Communication isn’t just about talking with others and sharing stories, ideas, goals, and desires. Effective communication often involves listening skills that develop your ability to really absorb what others say, and listen with an open mind.

1.Have inviting body language. Inviting body language means positioning yourself in a way that makes it inviting and easier for people to come talk to you. This means facing the person who is speaking to you and standing with an open posture with your arms at your side for example, rather than crossing your arms in front of your chest. Crossing your arms in from of your chest might imply that you don’t want to have a conversation. Or, if you are in the middle of a conversation and you keep yawning and looking around as someone is talking to you, they might assume that you aren’t listening and don’t care what they have to say.

  • Raising your eyebrows every once in while.
  • Moving slightly closer toward the person speaking to you.
  • Smiling and laughing when it is appropriate.
  • Tilting your head when hearing new or interesting information.
  • Nodding your head if you agree or understand what someone is saying.

2.Keep eye contact. In Western culture, making eye contact is a non-verbal way of letting someone know that they have your attention and respect — two important factors involved in having a productive conversation. Making and keeping eye contact lets the other person know that they can proceed with what they want to say, knowing that you are ready to listen.

3.Listen without distraction. An important part of listening is being able to zone out background noise, thoughts, and conversations so you focus on the conversation in front of you. Being distracted by other things takes your attention away from the speaker and lessen your ability to fully listen.

  • Turning off communication devices like cell phones is a polite and easy way to get rid of further distractions.

4.Take note of the speaker’s body language. Someone’s body language can communicate a lot more than the actual words they are saying. For example, if your partner keeps looking down at the floor, that might be an indication that they are shy, embarrassed, or sad.

Since words only convey a fraction of the message, “listening” to body language cues can help you further understand what the speaker is trying to communicate besides what their words convey.

5.Listen with the intent to learn. Some people focus on how they are going to reply when someone is talking to them, rather than absorbing and understanding what their partner is trying to communicate. That isn’t a habit of someone who is a good listener. Instead of thinking of your response, try to fully absorb what your partner is trying to say to you, and view every conversation you have as a learning opportunity.

  • You might not be knowledgeable or fascinated with every topic of discussion, but listening with the intent to learn offers other points of view different from your own, and a chance for you to grow as a listener.

6.Avoid trying to offer an immediate solution.

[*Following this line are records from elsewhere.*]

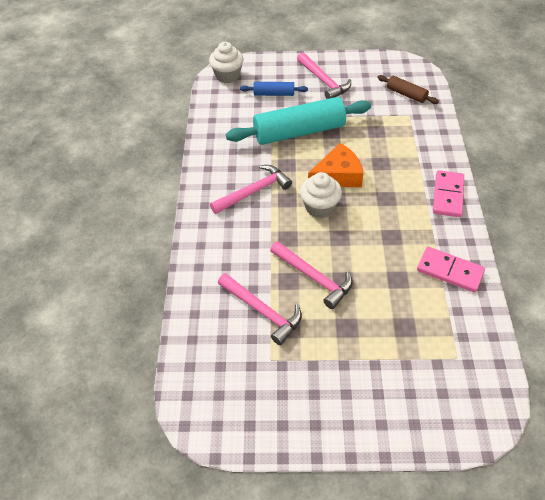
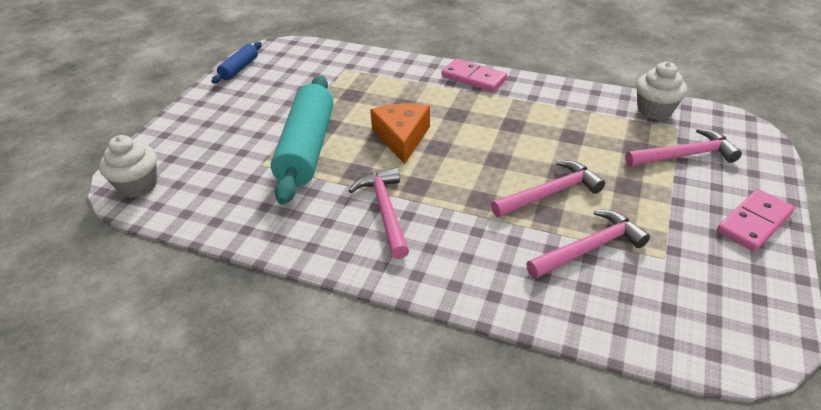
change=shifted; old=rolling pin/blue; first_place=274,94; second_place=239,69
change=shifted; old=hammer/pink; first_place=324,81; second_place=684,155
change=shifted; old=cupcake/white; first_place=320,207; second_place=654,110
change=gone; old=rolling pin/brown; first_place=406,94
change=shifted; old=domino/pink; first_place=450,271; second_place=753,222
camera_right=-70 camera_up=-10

Sometimes, when people explain a problem they are experiencing, it might feel instinctual to offer a solution to their problem. Instead, just listen what they have to say. Most people ask for advice when they want it. Also, someone might simply be trying to talk through a problem to figure out how to solve it themselves, rather than asking you to figure out the answer for them.

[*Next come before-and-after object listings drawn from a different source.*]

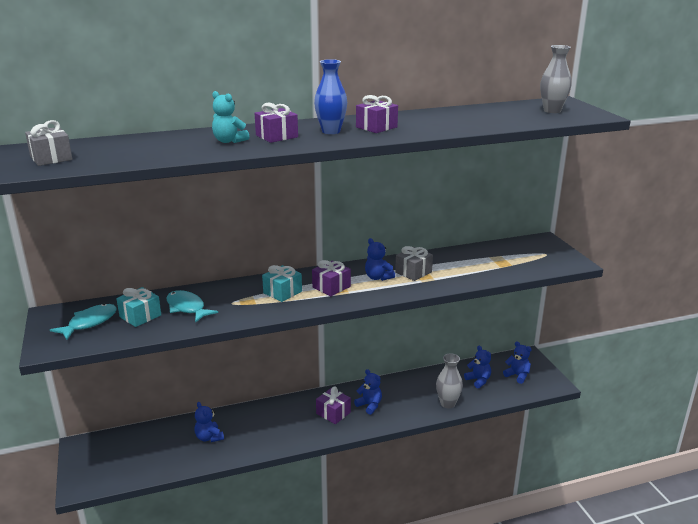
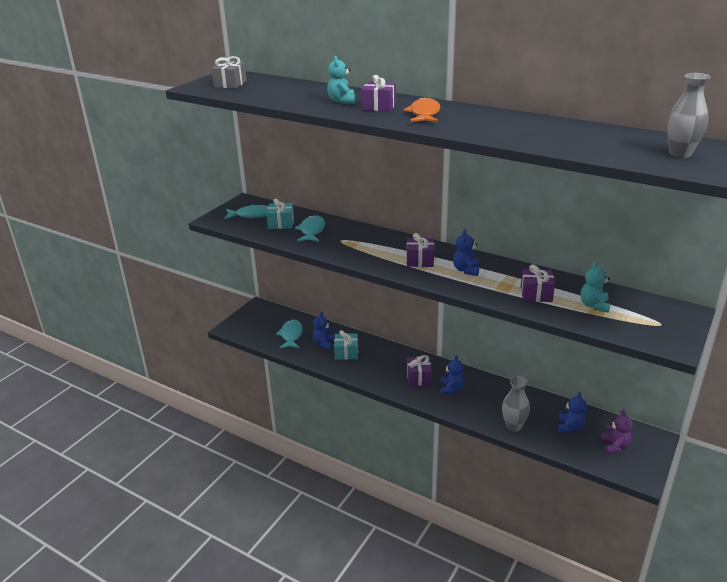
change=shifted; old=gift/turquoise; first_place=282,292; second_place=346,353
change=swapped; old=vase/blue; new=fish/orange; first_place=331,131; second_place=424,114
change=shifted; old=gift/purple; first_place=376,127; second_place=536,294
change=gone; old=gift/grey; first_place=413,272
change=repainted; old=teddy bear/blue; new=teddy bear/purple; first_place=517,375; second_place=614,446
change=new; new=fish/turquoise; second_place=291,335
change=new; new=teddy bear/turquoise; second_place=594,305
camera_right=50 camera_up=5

  • If someone seems to be really struggling to figure out what to do, and you have a suggestion that you think might genuinely help them, you should at least get the speaker’s permission and ask something like, “I might have an idea about how you can handle that. Do you want to hear it?”

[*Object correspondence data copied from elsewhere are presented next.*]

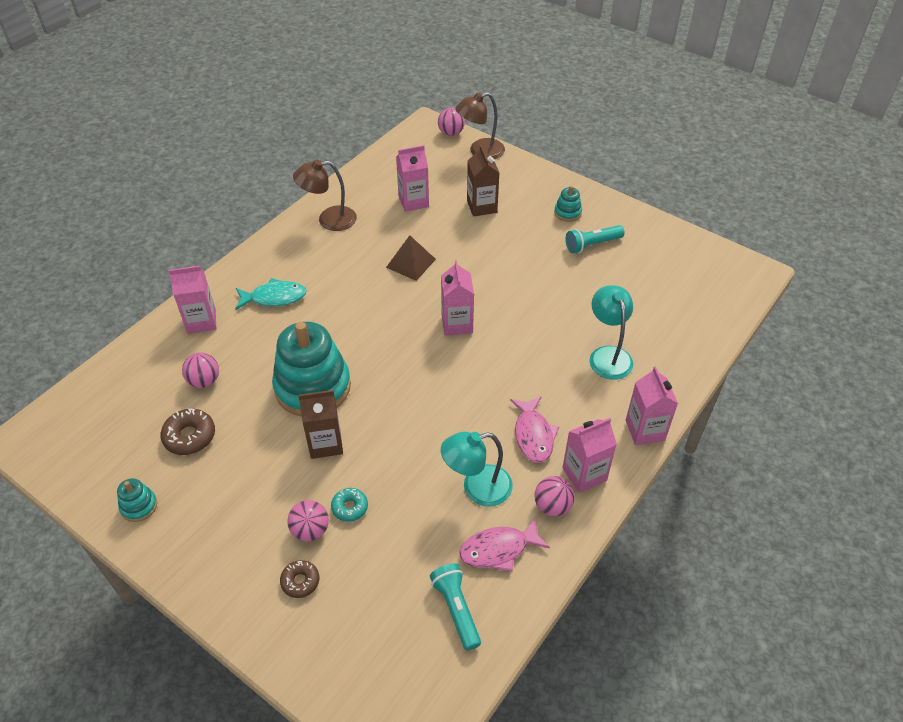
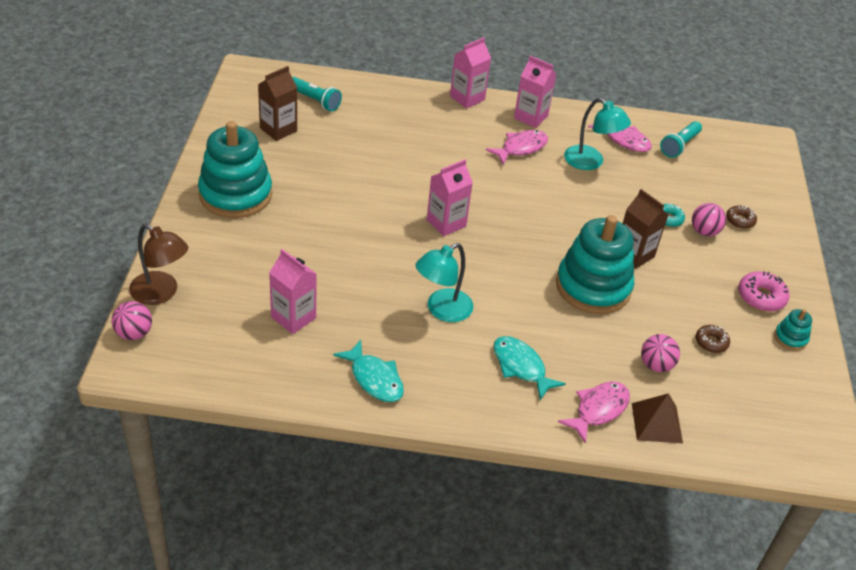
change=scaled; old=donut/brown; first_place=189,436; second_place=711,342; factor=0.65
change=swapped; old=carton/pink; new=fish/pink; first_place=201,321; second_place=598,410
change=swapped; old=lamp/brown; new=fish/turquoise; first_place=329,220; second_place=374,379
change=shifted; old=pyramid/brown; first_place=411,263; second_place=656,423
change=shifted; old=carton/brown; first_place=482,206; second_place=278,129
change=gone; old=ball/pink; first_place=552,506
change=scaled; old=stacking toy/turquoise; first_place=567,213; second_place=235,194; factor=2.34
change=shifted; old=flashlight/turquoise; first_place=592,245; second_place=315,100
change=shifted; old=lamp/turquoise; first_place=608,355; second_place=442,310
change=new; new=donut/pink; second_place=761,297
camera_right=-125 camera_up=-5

7.Remember to use an active-listening attitude. Using an active-listening attitude can help reinforce positive listening practices and encourage respectful listening tendencies. Exercising an active-listening attitude means:

  • Acknowledging that listening is just as important speaking in a conversation. Hearing what somebody has to say to is is equally important as voicing your opinion to them.
  • Being aware that listening is necessary for productive exchanges of information. Those who remember to prioritize listening create less confusion in a conversation, cause fewer misunderstandings, and misspeak less frequently.
  • Understanding that listening to others is not only necessary, but all around beneficial for the betterment of the conversation. Always try to absorb some piece of new information when you encounter and interact with new people.